Tam olarak ne düşündüğünü bildiğim için öfkelendim.

"Eşi orada çalışıyor, dediğin gibi."

"Ve bunun Bayan Brown ile hiçbir ilgisi yok, değil mi?" diye sordum alayla, kollarımı çaprazlayıp arkamdaki kitaplığa yaslanarak. "Profesyonelce davranma yeteneğimi sorguluyor musun?"

"Öyle değil. Sadece herhangi bir riski önlemeliyiz."

"Tabii ki! Çünkü sen, sevgili kardeşim, birini bu konuda yargılamak için en uygun kişisin!" diye alay ettim.

Bennett, kendi karısının ilk tanıştıklarında onunla çalıştığını unutmuş muydu?

"Yeter," dedi Will. "Kardeşinin bu işi nasıl yöneteceğini bildiğine inanıyorum."

"Teşekkürler. En azından burada biri bunu görebiliyor."

"Will, seninle bu sabah yaptığım konuşmayı yapmadı."

"Bak kardeşim, senin aksine ben işimi özel hayatımdan ayırmayı biliyorum."

"Sanki bir özel hayatın varmış gibi. Tamam, istediğini yap. Riskler de sonuçlar da sana ait."

"Ne zaman işimi en iyi şekilde yapamayacağımı düşündürecek bir sebep verdim sana?"

Bennett şaka yapıyor olmalıydı. İşin benim için ne anlama geldiğini çok iyi biliyordu; son birkaç yılımı bu şirkete adamıştım.

"O kadına takıntılısın. Bana güven, bunun nasıl bir şey olduğunu çok iyi biliyorum."

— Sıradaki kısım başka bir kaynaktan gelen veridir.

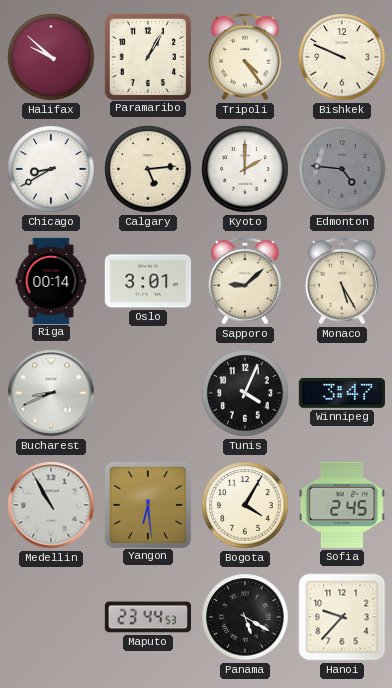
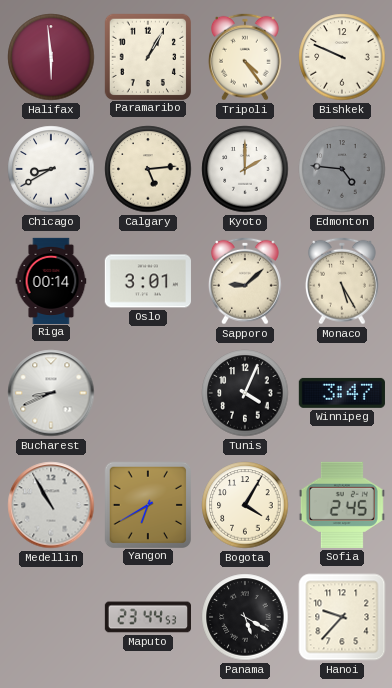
Halifax: 9:52 -> 5:59
Yangon: 6:29 -> 6:40
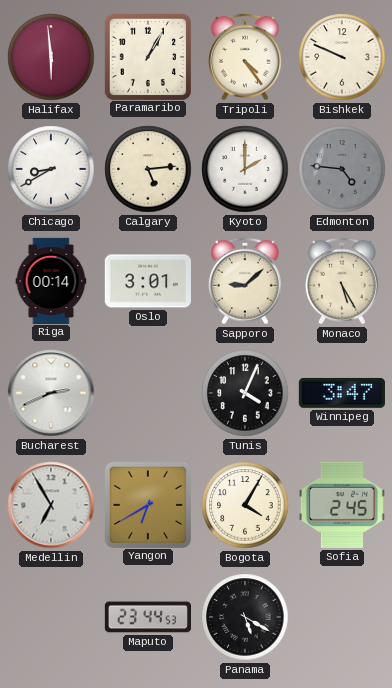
Bucharest: 8:41 -> 2:41
Medellin: 10:55 -> 6:55
Hanoi: 9:37 -> none
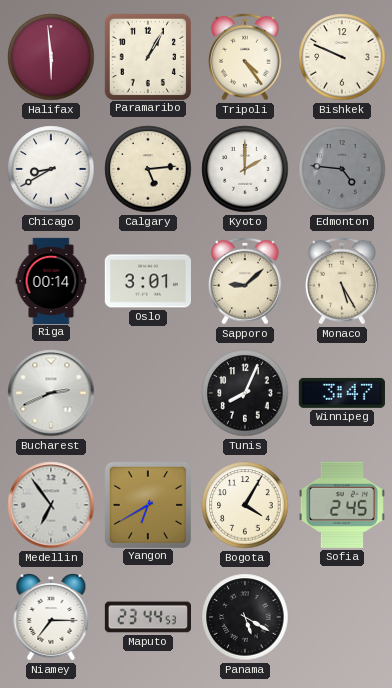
Tunis: 4:04 -> 8:04
Medellin: 6:55 -> 6:54
Niamey: none -> 7:15
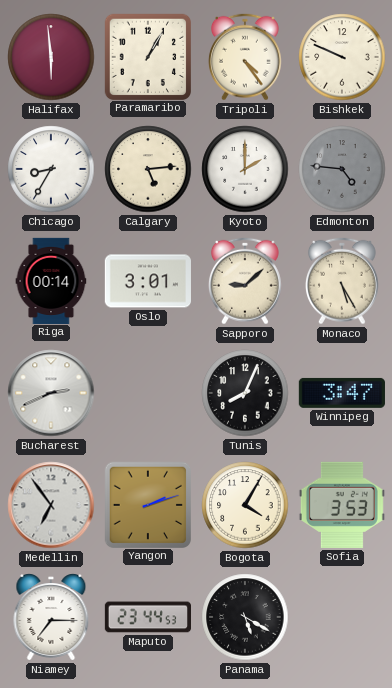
Chicago: 8:40 -> 8:35
Yangon: 6:40 -> 2:12
Sofia: 2:45 -> 3:53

"Saçmalama! Ben sen değilim ve o da Zoe değil."

"Yeter! Unutma, Ellie'den bahsediyoruz. O, ailemden biri gibi. Ona zarar verirsen seni bizzat ben döverim. Bunu unutma," dedi Will tehditkar bir tonla.

Derin bir nefes aldım ve masaya yaklaştım.

"Bilgiyi ekibe ileteceğim, böylece başlayabiliriz. Başka konuşulacak bir şey var mı?"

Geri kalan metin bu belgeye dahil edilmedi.